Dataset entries
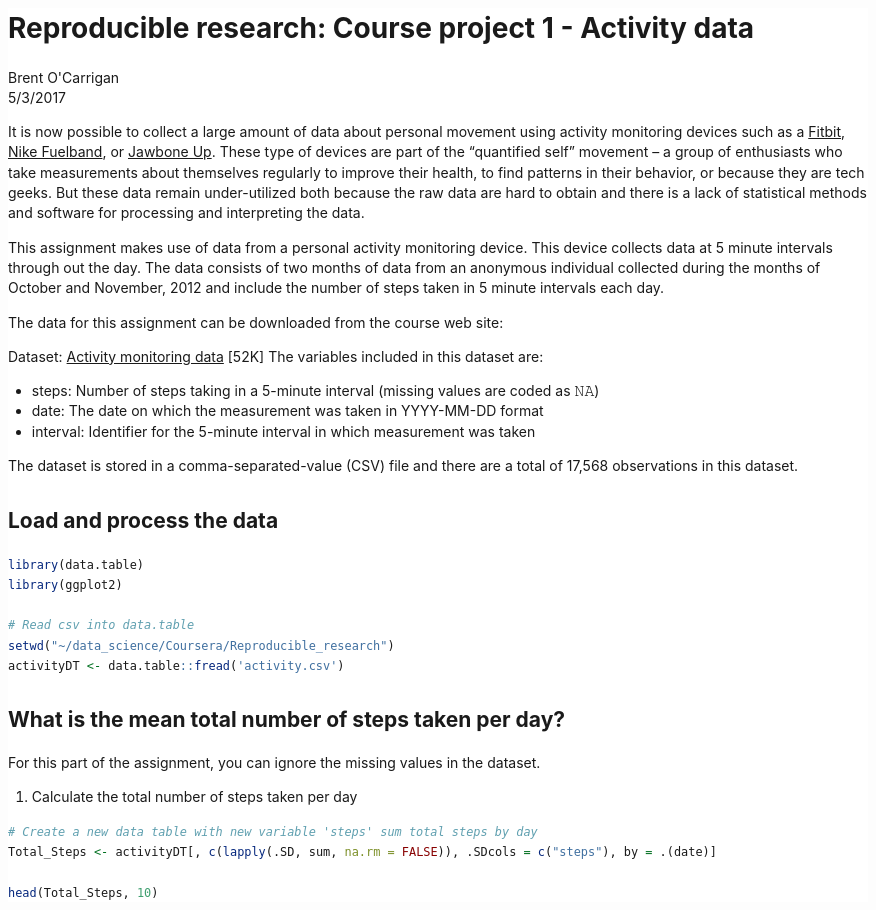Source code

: # Reproducible research: Course project 1 - Activity data
Brent O'Carrigan  
5/3/2017  

It is now possible to collect a large amount of data about personal movement using activity monitoring devices such as a [Fitbit](http:\\www.fitbit.com), [Nike Fuelband](http://www.nike.com/us/en_us/c/nikeplus-fuelband), or [Jawbone Up](https://jawbone.com/up). These type of devices are part of the “quantified self” movement – a group of enthusiasts who take measurements about themselves regularly to improve their health, to find patterns in their behavior, or because they are tech geeks. But these data remain under-utilized both because the raw data are hard to obtain and there is a lack of statistical methods and software for processing and interpreting the data.

This assignment makes use of data from a personal activity monitoring device. This device collects data at 5 minute intervals through out the day. The data consists of two months of data from an anonymous individual collected during the months of October and November, 2012 and include the number of steps taken in 5 minute intervals each day.

The data for this assignment can be downloaded from the course web site:

Dataset: [Activity monitoring data](https://d396qusza40orc.cloudfront.net/repdata%2Fdata%2Factivity.zip) [52K]
The variables included in this dataset are:

* steps: Number of steps taking in a 5-minute interval (missing values are coded as 𝙽𝙰)
* date: The date on which the measurement was taken in YYYY-MM-DD format
* interval: Identifier for the 5-minute interval in which measurement was taken

The dataset is stored in a comma-separated-value (CSV) file and there are a total of 17,568 observations in this dataset.

## Load and process the data


```r
library(data.table)
library(ggplot2)

# Read csv into data.table
setwd("~/data_science/Coursera/Reproducible_research")
activityDT <- data.table::fread('activity.csv')
```

## What is the mean total number of steps taken per day?
For this part of the assignment, you can ignore the missing values in the dataset.

1. Calculate the total number of steps taken per day


```r
# Create a new data table with new variable 'steps' sum total steps by day
Total_Steps <- activityDT[, c(lapply(.SD, sum, na.rm = FALSE)), .SDcols = c("steps"), by = .(date)] 

head(Total_Steps, 10)
```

● The task: Count every line in the records that holds "date" and give that count by itself.

● Solution for this task: 2